If you’re reading this blog entry from a Windows PC, take a second to think about what security means to you as a computer user. Insecurity could mean that your resumes, family pictures and financial records might all be gone (or at least hopelessly inaccessible) by the time you wake up tomorrow morning, or when you return from getting a cup of coffee. It could mean that your “digital personal effects” – maybe your journal, maybe your finances, maybe your political aspirations, maybe your protest plans – might be aired for all to see. It could mean that, when you go to bed tonight, someone halfway around the world could be logging into your bank accounts and helping themselves to your hard-earned identity.

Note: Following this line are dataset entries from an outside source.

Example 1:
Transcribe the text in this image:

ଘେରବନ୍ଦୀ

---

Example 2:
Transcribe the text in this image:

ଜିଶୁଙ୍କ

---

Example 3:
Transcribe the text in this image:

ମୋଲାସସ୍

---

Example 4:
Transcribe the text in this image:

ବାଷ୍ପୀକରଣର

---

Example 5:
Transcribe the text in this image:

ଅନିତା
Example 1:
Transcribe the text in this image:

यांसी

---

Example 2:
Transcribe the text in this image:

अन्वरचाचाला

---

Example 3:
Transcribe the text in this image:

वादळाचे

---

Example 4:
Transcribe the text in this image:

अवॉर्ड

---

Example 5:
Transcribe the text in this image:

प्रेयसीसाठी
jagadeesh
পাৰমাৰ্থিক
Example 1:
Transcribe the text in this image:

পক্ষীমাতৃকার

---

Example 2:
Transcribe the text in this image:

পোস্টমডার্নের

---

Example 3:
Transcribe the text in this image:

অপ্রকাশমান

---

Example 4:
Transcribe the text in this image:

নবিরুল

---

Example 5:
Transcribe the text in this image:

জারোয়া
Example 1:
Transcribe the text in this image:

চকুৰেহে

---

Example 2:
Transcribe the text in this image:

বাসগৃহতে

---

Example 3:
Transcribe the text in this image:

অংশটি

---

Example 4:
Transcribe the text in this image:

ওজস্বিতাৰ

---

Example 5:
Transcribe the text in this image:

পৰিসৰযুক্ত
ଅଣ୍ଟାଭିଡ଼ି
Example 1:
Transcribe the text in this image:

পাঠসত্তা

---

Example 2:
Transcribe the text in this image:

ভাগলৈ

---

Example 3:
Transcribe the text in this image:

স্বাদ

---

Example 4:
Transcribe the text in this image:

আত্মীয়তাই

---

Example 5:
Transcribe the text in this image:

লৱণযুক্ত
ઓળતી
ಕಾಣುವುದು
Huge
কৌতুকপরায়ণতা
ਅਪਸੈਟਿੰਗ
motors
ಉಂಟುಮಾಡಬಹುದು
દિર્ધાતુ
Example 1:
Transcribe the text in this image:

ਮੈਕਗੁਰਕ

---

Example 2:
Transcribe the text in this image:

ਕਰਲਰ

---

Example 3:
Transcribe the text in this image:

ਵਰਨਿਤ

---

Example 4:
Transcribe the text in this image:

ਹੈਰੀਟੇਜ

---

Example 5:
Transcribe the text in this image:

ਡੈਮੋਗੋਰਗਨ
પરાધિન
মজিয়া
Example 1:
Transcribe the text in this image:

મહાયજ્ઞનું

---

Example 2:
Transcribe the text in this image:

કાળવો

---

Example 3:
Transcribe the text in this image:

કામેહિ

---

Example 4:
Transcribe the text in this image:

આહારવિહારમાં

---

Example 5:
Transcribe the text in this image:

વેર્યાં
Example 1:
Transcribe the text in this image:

Or, as Michael Fiola found out – the hard way – it could mean that someone, or some faceless piece of malicious code, is able to commit one of the most heinous of human crimes in your name. I’m glad that Michael has been exonerated, but I’m saddened by the fate he’s been forced to endure at the hands of cowards who inhabit the darkest parts of the digital world.
I’m not trying to scare you out of using Windows. I’m just trying to make it clear that if you do choose to use Windows, you should invest in good security software, and know how to use it and keep it updated. And if you’d like to consider an option that’s more secure by design, then we can talk about Mac OS-X or Linux.